I hope this is helpful! 🙂
How to stimulate more speech from your toddlers
Most often children just need a little more incentive to get them talking. There are many ways of “tempting” your child to speak. Here are a few ways to elicit expressive language.
- Eat something your child loves in their presence without offering them any. When your child indicates that they would like some, model a more advanced way for them to make the request, whether it is using a sign, a word or a simple phrase. For example, if your child points and grunts to the candy, model the sign for candy then wait and see if your child will imitate the sign candy. If your child simply keeps pointing and grunting take his/her hand and help him make the sign for candy then reward him/her with the candy.
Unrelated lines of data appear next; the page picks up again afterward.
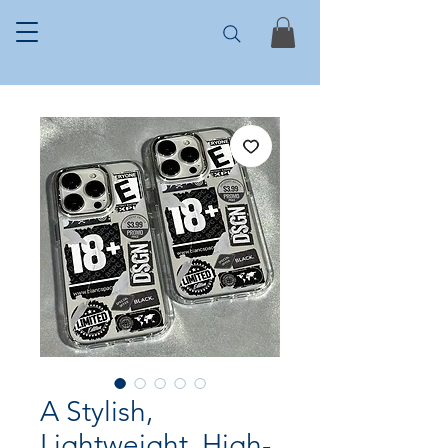
A Stylish,
Lightweight, High-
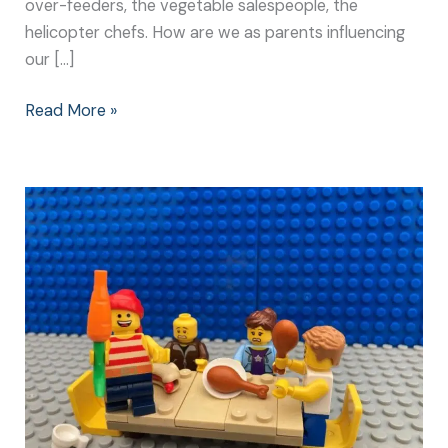
over-feeders, the vegetable salespeople, the
helicopter chefs. How are we as parents influencing
our […]
Read More »
How
to
Help
Kids
to
Eat
Without
Becoming
Distracted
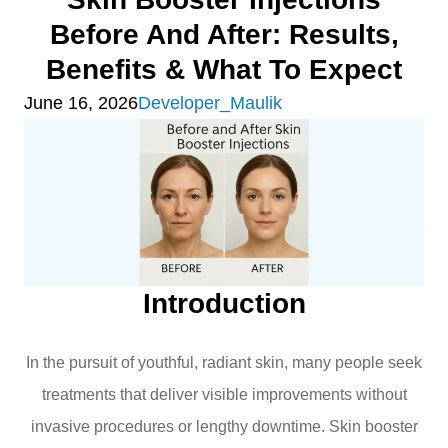
Before And After: Results,
Benefits & What To Expect
June 16, 2026
Developer_Maulik
Introduction
In the pursuit of youthful, radiant skin, many people seek
treatments that deliver visible improvements without
invasive procedures or lengthy downtime. Skin booster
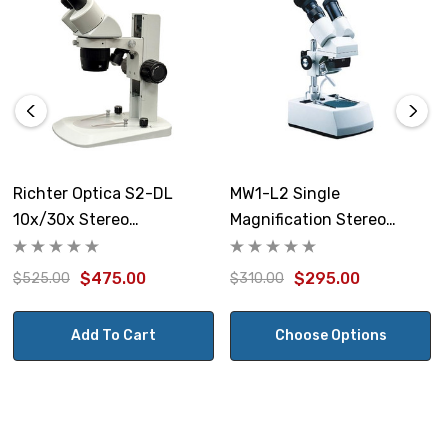
Size:
Base 6" x 3.25", height of track stand is 4"
Note: this item is not returnable.
Richter Optica S2-DL
MW1-L2 Single
10x/30x Stereo
Magnification Stereo
Microscope
Microscope
$475.00
$295.00
$525.00
$310.00
Add To Cart
Choose Options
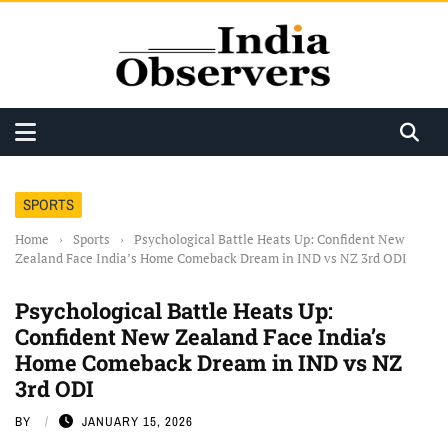
SPORTS
Home
›
Sports
›
Psychological Battle Heats Up: Confident New
Zealand Face India’s Home Comeback Dream in IND vs NZ 3rd ODI
Psychological Battle Heats Up:
Confident New Zealand Face India’s
Home Comeback Dream in IND vs NZ
3rd ODI
BY
JANUARY 15, 2026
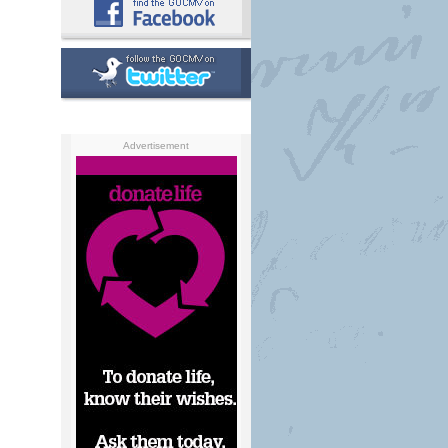
Advertisement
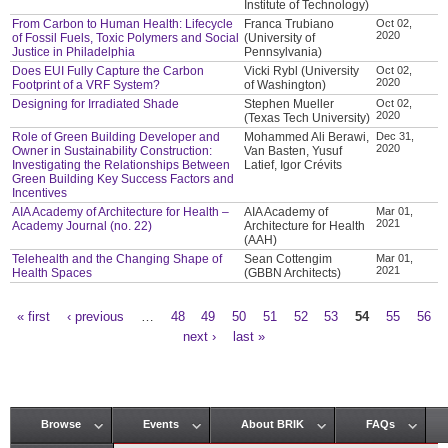
Institute of Technology)
From Carbon to Human Health: Lifecycle
Franca Trubiano
Oct 02,
2020
of Fossil Fuels, Toxic Polymers and Social
(University of
Justice in Philadelphia
Pennsylvania)
Does EUI Fully Capture the Carbon
Vicki Rybl (University
Oct 02,
2020
Footprint of a VRF System?
of Washington)
Designing for Irradiated Shade
Stephen Mueller
Oct 02,
2020
(Texas Tech University)
Role of Green Building Developer and
Mohammed Ali Berawi,
Dec 31,
2020
Owner in Sustainability Construction:
Van Basten, Yusuf
Investigating the Relationships Between
Latief, Igor Crévits
Green Building Key Success Factors and
Incentives
AIA Academy of Architecture for Health –
AIA Academy of
Mar 01,
2021
Academy Journal (no. 22)
Architecture for Health
(AAH)
Telehealth and the Changing Shape of
Sean Cottengim
Mar 01,
2021
Health Spaces
(GBBN Architects)
« first
‹ previous
…
48
49
50
51
52
53
54
55
56
Pages
next ›
last »
Browse
Events
About BRIK
FAQs
Main menu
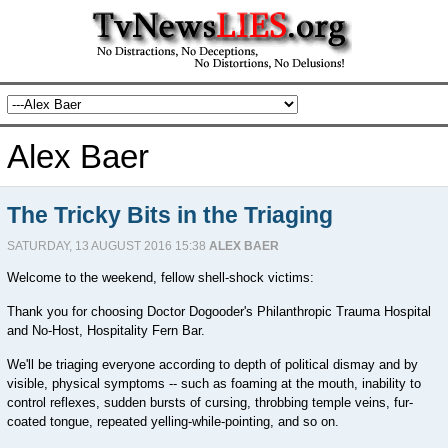
Alex Baer
The Tricky Bits in the Triaging
SATURDAY, 13 AUGUST 2016 15:38
ALEX BAER
Welcome to the weekend, fellow shell-shock victims:
Thank you for choosing Doctor Dogooder's Philanthropic Trauma Hospital
and No-Host, Hospitality Fern Bar.
We'll be triaging everyone according to depth of political dismay and by
visible, physical symptoms -- such as foaming at the mouth, inability to
control reflexes, sudden bursts of cursing, throbbing temple veins, fur-
coated tongue, repeated yelling-while-pointing, and so on.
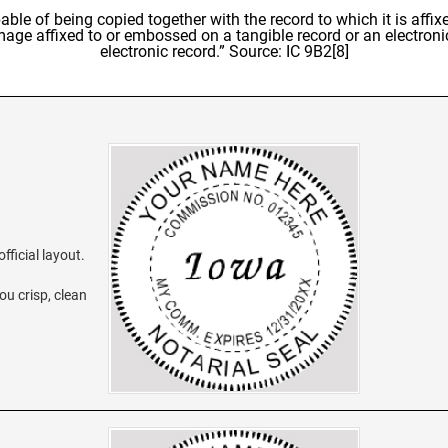
able of being copied together with the record to which it is affixe
image affixed to or embossed on a tangible record or an electroni
electronic record.” Source: IC 9B2[8]
fficial layout.
ou crisp, clean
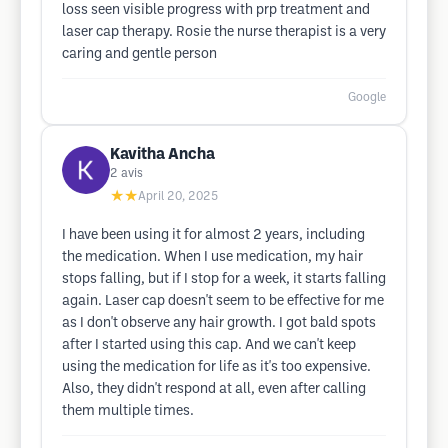
loss seen visible progress with prp treatment and
laser cap therapy. Rosie the nurse therapist is a very
caring and gentle person
Google
Kavitha Ancha
2
avis
★★
April 20, 2025
I have been using it for almost 2 years, including
the medication. When I use medication, my hair
stops falling, but if I stop for a week, it starts falling
again. Laser cap doesn't seem to be effective for me
as I don't observe any hair growth. I got bald spots
after I started using this cap. And we can't keep
using the medication for life as it's too expensive.
Also, they didn't respond at all, even after calling
them multiple times.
- Play with something your child loves. but don’t offer to share. For instance if your child loves playing with play dough and wants to participate in the fun, you could model the /p/ sound for “please” or “play,” or you could model the signs for please or play. If your child can already say one word model a two word phrase for him/her to imitate like, “play please.”
- At meal time and snack time give your child bite size portions, rather than dishing up a whole serving for them, then wait for them to request more. If no attempt is made model the sign “more,” help them make the sign, or model the /m/ sound for them to imitate.
- Limit your child’s access to things like the T.V., toys, and food. Set it up so they have to make a request or ask for help to access these things. You may accomplish this by putting their favorite things up high or locked up.
- Play turn-taking games such as rolling the ball back and forth, or pushing a car back and forth. Once your child expects another turn hold the car or ball and wait. Look at him/her expectantly if no sign or verbal request is made, model an appropriate request such as the sign for “ball,” the /b/ sound, the word “ball” or “ball please”…
- Use tight containers to store things in. When your child indicates he/she wants a cookie you might hand him/her the cookie jar (tightly sealed of course), when he/she can’t open it and hands it back to you make him/her sign open or help.
- Use wind-up toys or other toys that are difficult for kids to operate on their own. Wind up a wind-up toy your child enjoys then hand it to them when they want a turn, wait for them to request help by using the sign or the word to operate the toy
- Blow bubbles then screw the lid on tightly and hand it back to your child for their turn. Wait for them to request help with a sign or a word. Model the sign or word if necessary.